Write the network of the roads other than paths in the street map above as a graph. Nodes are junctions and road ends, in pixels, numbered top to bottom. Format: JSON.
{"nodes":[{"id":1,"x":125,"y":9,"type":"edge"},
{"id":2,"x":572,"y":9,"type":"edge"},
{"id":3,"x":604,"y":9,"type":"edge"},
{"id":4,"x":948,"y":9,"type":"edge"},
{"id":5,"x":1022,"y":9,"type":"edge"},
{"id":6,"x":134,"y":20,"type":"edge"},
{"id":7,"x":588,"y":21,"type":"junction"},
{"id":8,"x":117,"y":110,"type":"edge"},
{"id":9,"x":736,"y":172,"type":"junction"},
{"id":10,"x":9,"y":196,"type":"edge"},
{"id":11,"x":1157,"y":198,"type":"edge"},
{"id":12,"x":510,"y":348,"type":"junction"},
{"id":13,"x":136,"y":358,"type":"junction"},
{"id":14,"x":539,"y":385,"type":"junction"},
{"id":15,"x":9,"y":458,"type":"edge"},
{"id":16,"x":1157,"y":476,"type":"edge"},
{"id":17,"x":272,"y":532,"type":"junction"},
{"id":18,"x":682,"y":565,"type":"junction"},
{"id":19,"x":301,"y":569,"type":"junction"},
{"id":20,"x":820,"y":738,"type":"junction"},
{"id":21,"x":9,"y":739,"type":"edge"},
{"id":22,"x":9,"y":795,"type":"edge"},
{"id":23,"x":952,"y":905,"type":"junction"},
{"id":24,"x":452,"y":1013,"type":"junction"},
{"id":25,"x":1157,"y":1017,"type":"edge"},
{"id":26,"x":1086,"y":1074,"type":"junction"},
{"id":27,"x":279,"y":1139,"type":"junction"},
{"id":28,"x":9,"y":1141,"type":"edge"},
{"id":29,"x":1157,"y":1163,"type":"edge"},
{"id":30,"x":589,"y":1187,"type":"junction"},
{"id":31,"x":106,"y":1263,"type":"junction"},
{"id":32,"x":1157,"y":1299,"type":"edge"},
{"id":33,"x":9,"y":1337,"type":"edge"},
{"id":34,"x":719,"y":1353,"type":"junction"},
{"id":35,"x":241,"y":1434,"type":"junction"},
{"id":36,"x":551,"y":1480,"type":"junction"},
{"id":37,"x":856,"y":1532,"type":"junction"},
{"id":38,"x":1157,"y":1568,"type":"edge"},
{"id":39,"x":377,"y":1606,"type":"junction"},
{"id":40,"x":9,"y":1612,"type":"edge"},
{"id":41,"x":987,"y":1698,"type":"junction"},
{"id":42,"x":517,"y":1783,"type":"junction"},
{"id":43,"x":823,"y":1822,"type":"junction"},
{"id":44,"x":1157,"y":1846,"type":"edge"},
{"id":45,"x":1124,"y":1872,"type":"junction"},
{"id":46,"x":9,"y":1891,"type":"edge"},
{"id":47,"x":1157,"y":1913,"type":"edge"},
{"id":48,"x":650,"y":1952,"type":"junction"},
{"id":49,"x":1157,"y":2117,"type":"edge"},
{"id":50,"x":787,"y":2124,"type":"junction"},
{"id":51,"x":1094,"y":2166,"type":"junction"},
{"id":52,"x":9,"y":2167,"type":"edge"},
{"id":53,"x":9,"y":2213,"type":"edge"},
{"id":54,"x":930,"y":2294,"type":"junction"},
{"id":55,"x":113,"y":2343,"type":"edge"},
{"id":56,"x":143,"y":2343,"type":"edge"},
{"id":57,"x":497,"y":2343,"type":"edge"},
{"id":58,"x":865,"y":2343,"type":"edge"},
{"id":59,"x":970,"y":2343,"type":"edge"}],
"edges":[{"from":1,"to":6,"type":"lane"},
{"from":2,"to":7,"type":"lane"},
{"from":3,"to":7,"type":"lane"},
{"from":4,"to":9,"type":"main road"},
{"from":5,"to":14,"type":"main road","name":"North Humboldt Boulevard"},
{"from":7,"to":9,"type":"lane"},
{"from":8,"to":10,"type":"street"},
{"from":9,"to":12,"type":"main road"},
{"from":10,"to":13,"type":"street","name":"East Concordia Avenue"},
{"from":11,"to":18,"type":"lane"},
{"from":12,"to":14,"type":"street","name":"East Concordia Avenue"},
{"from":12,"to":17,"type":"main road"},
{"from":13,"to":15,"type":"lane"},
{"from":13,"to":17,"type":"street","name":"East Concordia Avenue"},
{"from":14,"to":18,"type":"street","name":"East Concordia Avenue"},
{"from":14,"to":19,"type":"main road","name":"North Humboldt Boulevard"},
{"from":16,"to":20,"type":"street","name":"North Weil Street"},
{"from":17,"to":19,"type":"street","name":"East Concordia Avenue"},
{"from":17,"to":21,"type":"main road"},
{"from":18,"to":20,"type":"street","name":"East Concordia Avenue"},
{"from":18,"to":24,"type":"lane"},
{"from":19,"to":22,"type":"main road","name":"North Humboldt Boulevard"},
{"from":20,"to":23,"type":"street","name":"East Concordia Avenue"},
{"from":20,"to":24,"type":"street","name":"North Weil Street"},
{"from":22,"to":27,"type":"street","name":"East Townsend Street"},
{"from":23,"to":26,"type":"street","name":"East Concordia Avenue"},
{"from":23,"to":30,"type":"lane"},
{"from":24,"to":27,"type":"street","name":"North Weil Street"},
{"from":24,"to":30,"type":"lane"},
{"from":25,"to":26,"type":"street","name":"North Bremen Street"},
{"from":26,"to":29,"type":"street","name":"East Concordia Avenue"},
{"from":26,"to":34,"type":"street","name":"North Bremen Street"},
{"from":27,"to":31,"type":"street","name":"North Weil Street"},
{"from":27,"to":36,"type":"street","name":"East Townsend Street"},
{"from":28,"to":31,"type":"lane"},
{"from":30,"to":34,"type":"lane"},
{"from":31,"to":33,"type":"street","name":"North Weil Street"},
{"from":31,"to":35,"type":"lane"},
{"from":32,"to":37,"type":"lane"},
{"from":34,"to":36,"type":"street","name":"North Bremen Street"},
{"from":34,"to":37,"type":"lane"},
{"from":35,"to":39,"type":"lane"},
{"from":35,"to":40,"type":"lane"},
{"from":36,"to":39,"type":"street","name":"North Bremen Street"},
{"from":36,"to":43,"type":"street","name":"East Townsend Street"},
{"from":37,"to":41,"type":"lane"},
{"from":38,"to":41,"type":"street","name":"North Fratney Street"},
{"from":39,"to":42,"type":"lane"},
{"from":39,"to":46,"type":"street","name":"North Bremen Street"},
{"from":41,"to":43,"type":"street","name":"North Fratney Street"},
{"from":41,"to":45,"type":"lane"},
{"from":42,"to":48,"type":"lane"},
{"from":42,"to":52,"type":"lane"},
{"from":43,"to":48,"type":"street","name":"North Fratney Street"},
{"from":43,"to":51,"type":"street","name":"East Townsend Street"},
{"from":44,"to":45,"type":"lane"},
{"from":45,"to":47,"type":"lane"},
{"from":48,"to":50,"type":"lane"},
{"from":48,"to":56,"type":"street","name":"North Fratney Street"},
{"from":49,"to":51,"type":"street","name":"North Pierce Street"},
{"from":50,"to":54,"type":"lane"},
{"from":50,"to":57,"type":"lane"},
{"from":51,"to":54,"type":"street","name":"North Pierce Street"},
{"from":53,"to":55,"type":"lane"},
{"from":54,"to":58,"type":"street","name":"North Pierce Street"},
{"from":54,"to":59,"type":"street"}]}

—————

■ **WHAT IS REQUIRED**
Could you print every record above exactly as it appears?

■ **OUTPUT**
Write the network of the roads other than paths in the street map above as a graph. Nodes are junctions and road ends, in pixels, numbered top to bottom. Format: JSON.
{"nodes":[{"id":1,"x":125,"y":9,"type":"edge"},
{"id":2,"x":572,"y":9,"type":"edge"},
{"id":3,"x":604,"y":9,"type":"edge"},
{"id":4,"x":948,"y":9,"type":"edge"},
{"id":5,"x":1022,"y":9,"type":"edge"},
{"id":6,"x":134,"y":20,"type":"edge"},
{"id":7,"x":588,"y":21,"type":"junction"},
{"id":8,"x":117,"y":110,"type":"edge"},
{"id":9,"x":736,"y":172,"type":"junction"},
{"id":10,"x":9,"y":196,"type":"edge"},
{"id":11,"x":1157,"y":198,"type":"edge"},
{"id":12,"x":510,"y":348,"type":"junction"},
{"id":13,"x":136,"y":358,"type":"junction"},
{"id":14,"x":539,"y":385,"type":"junction"},
{"id":15,"x":9,"y":458,"type":"edge"},
{"id":16,"x":1157,"y":476,"type":"edge"},
{"id":17,"x":272,"y":532,"type":"junction"},
{"id":18,"x":682,"y":565,"type":"junction"},
{"id":19,"x":301,"y":569,"type":"junction"},
{"id":20,"x":820,"y":738,"type":"junction"},
{"id":21,"x":9,"y":739,"type":"edge"},
{"id":22,"x":9,"y":795,"type":"edge"},
{"id":23,"x":952,"y":905,"type":"junction"},
{"id":24,"x":452,"y":1013,"type":"junction"},
{"id":25,"x":1157,"y":1017,"type":"edge"},
{"id":26,"x":1086,"y":1074,"type":"junction"},
{"id":27,"x":279,"y":1139,"type":"junction"},
{"id":28,"x":9,"y":1141,"type":"edge"},
{"id":29,"x":1157,"y":1163,"type":"edge"},
{"id":30,"x":589,"y":1187,"type":"junction"},
{"id":31,"x":106,"y":1263,"type":"junction"},
{"id":32,"x":1157,"y":1299,"type":"edge"},
{"id":33,"x":9,"y":1337,"type":"edge"},
{"id":34,"x":719,"y":1353,"type":"junction"},
{"id":35,"x":241,"y":1434,"type":"junction"},
{"id":36,"x":551,"y":1480,"type":"junction"},
{"id":37,"x":856,"y":1532,"type":"junction"},
{"id":38,"x":1157,"y":1568,"type":"edge"},
{"id":39,"x":377,"y":1606,"type":"junction"},
{"id":40,"x":9,"y":1612,"type":"edge"},
{"id":41,"x":987,"y":1698,"type":"junction"},
{"id":42,"x":517,"y":1783,"type":"junction"},
{"id":43,"x":823,"y":1822,"type":"junction"},
{"id":44,"x":1157,"y":1846,"type":"edge"},
{"id":45,"x":1124,"y":1872,"type":"junction"},
{"id":46,"x":9,"y":1891,"type":"edge"},
{"id":47,"x":1157,"y":1913,"type":"edge"},
{"id":48,"x":650,"y":1952,"type":"junction"},
{"id":49,"x":1157,"y":2117,"type":"edge"},
{"id":50,"x":787,"y":2124,"type":"junction"},
{"id":51,"x":1094,"y":2166,"type":"junction"},
{"id":52,"x":9,"y":2167,"type":"edge"},
{"id":53,"x":9,"y":2213,"type":"edge"},
{"id":54,"x":930,"y":2294,"type":"junction"},
{"id":55,"x":113,"y":2343,"type":"edge"},
{"id":56,"x":143,"y":2343,"type":"edge"},
{"id":57,"x":497,"y":2343,"type":"edge"},
{"id":58,"x":865,"y":2343,"type":"edge"},
{"id":59,"x":970,"y":2343,"type":"edge"}],
"edges":[{"from":1,"to":6,"type":"lane"},
{"from":2,"to":7,"type":"lane"},
{"from":3,"to":7,"type":"lane"},
{"from":4,"to":9,"type":"main road"},
{"from":5,"to":14,"type":"main road","name":"North Humboldt Boulevard"},
{"from":7,"to":9,"type":"lane"},
{"from":8,"to":10,"type":"street"},
{"from":9,"to":12,"type":"main road"},
{"from":10,"to":13,"type":"street","name":"East Concordia Avenue"},
{"from":11,"to":18,"type":"lane"},
{"from":12,"to":14,"type":"street","name":"East Concordia Avenue"},
{"from":12,"to":17,"type":"main road"},
{"from":13,"to":15,"type":"lane"},
{"from":13,"to":17,"type":"street","name":"East Concordia Avenue"},
{"from":14,"to":18,"type":"street","name":"East Concordia Avenue"},
{"from":14,"to":19,"type":"main road","name":"North Humboldt Boulevard"},
{"from":16,"to":20,"type":"street","name":"North Weil Street"},
{"from":17,"to":19,"type":"street","name":"East Concordia Avenue"},
{"from":17,"to":21,"type":"main road"},
{"from":18,"to":20,"type":"street","name":"East Concordia Avenue"},
{"from":18,"to":24,"type":"lane"},
{"from":19,"to":22,"type":"main road","name":"North Humboldt Boulevard"},
{"from":20,"to":23,"type":"street","name":"East Concordia Avenue"},
{"from":20,"to":24,"type":"street","name":"North Weil Street"},
{"from":22,"to":27,"type":"street","name":"East Townsend Street"},
{"from":23,"to":26,"type":"street","name":"East Concordia Avenue"},
{"from":23,"to":30,"type":"lane"},
{"from":24,"to":27,"type":"street","name":"North Weil Street"},
{"from":24,"to":30,"type":"lane"},
{"from":25,"to":26,"type":"street","name":"North Bremen Street"},
{"from":26,"to":29,"type":"street","name":"East Concordia Avenue"},
{"from":26,"to":34,"type":"street","name":"North Bremen Street"},
{"from":27,"to":31,"type":"street","name":"North Weil Street"},
{"from":27,"to":36,"type":"street","name":"East Townsend Street"},
{"from":28,"to":31,"type":"lane"},
{"from":30,"to":34,"type":"lane"},
{"from":31,"to":33,"type":"street","name":"North Weil Street"},
{"from":31,"to":35,"type":"lane"},
{"from":32,"to":37,"type":"lane"},
{"from":34,"to":36,"type":"street","name":"North Bremen Street"},
{"from":34,"to":37,"type":"lane"},
{"from":35,"to":39,"type":"lane"},
{"from":35,"to":40,"type":"lane"},
{"from":36,"to":39,"type":"street","name":"North Bremen Street"},
{"from":36,"to":43,"type":"street","name":"East Townsend Street"},
{"from":37,"to":41,"type":"lane"},
{"from":38,"to":41,"type":"street","name":"North Fratney Street"},
{"from":39,"to":42,"type":"lane"},
{"from":39,"to":46,"type":"street","name":"North Bremen Street"},
{"from":41,"to":43,"type":"street","name":"North Fratney Street"},
{"from":41,"to":45,"type":"lane"},
{"from":42,"to":48,"type":"lane"},
{"from":42,"to":52,"type":"lane"},
{"from":43,"to":48,"type":"street","name":"North Fratney Street"},
{"from":43,"to":51,"type":"street","name":"East Townsend Street"},
{"from":44,"to":45,"type":"lane"},
{"from":45,"to":47,"type":"lane"},
{"from":48,"to":50,"type":"lane"},
{"from":48,"to":56,"type":"street","name":"North Fratney Street"},
{"from":49,"to":51,"type":"street","name":"North Pierce Street"},
{"from":50,"to":54,"type":"lane"},
{"from":50,"to":57,"type":"lane"},
{"from":51,"to":54,"type":"street","name":"North Pierce Street"},
{"from":53,"to":55,"type":"lane"},
{"from":54,"to":58,"type":"street","name":"North Pierce Street"},
{"from":54,"to":59,"type":"street"}]}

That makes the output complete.